** TEXT SECTION **

::::::

I've managed to stave off complete madness on my recent car commutes to Sacramento by using as little gas as possible. The rental I have currently is a tiny little blue thing with as much interior room as my grade-school backpack, but it does have one thing that actually kind of makes it fun to drive: a digital fuel efficiency gauge. I don't know what the technical term is for it, but it tells you in real time how many miles-per-gallon you're getting and another that tells you your average. When I got the car, the average was 25mpg. I reset it to see what I could squeeze out of it and started driving. Leaving town I was getting around 15mpg because of all the start and stop, but within moments of hitting the highway I was averaging around 30. Then I found the sweet spot at about 68mph where I was getting 40mpg. I eventually caught up with a big rig and started to switch lanes but realized that even though I was a fair distance behind it, I was benefiting from it's draft which brought my mpg to 55. I creeped up closer and let off the gas, but the car kept going. My fuel consumption was hovering between 75 and 99 mpg because the airflow from the truck was basically pulling me along. I drifted behind the truck (with my foot hovering over the brake) until we reached traffic in Sac and then backed off, but not before my average mpg was at 56. By the time I made it through a couple lights to work the average was down to 50, but still pretty good I'd say. Of course, 50mpg doesn't compare to the efficiency of riding a bike, if you must drive... Starting November first though, I get to bike from the new house. Woohoo!
The following is an excerpt from Ivan Illich's Toward a History of Needs:
A century ago, the ball-bearing was invented. It reduced the coefficient of friction by a factor of a thousand. By applying a well-calibrated ball-bearing between two Neolithic millstones, a man could now grind in a day what took his ancestors a week. The ball-bearing also made possible the bicycle, allowing the wheel -- probably the last of the great Neolithic inventions -- finally to become useful for self-powered mobility.
Man, unaided by any tool, gets around quite efficiently. He carries one gram of his weight over a kilometer in ten minutes by expending 0.75 calories. Man on his feet is thermodynamically more efficient than any motorized vehicle and most animals. For his weight, he performs more work in locomotion than rats or oxen, less than horses or sturgeon. At this rate of efficiency man settled the world and made its history. At this rate peasant societies spend less than 5 per cent and nomads less than 8 per cent of their respective social time budgets outside the home or the encampment.

::::::

** DATASET EXTRACT **
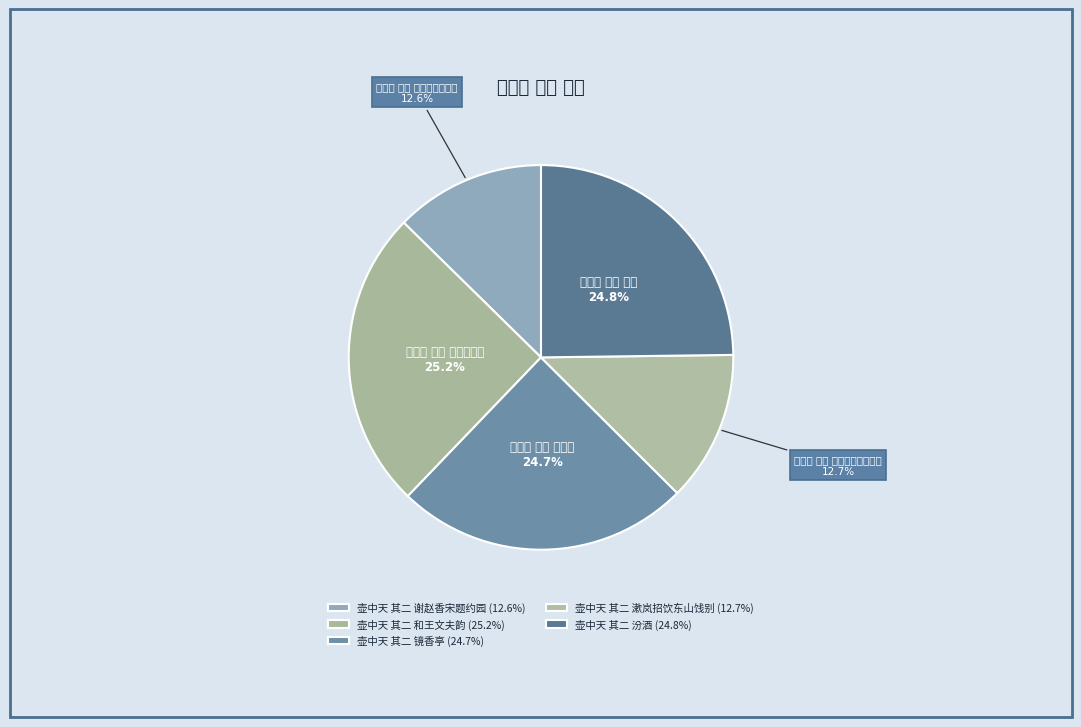

Combined, do 壶中天 其二 谢赵香宋题约园 and 壶中天 其二 镜香亭 account for over 50%?

No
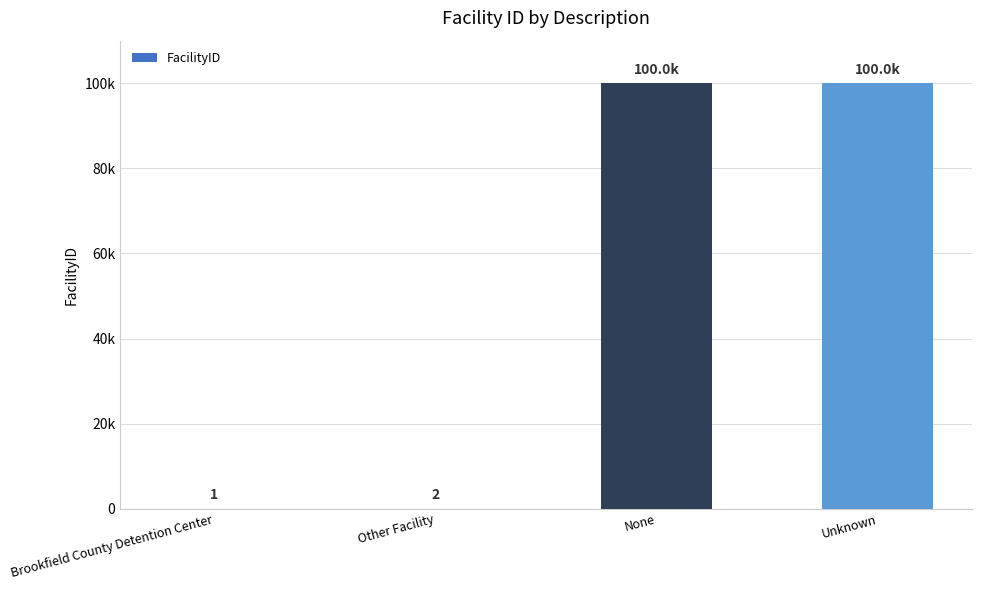

Are the bars horizontal?

No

::::::

** REQUEST 1 **
Answer these questions from the commuting text:
(a) At about what speed did the writer find the sweet spot?
(b) By what factor did the ball-bearing reduce the coefficient of friction?
(c) How many calories does a man on foot expend to carry one gram of his weight over a kilometer in ten minutes?
** REQUEST 2 **
Name every kind of animal that the commuting text compares with man.
The data has no role in this.

** TASK ANSWER 1 **
(a) About 68mph
(b) A thousand
(c) 0.75 calories

** TASK ANSWER 2 **
Rats, oxen, horses, sturgeon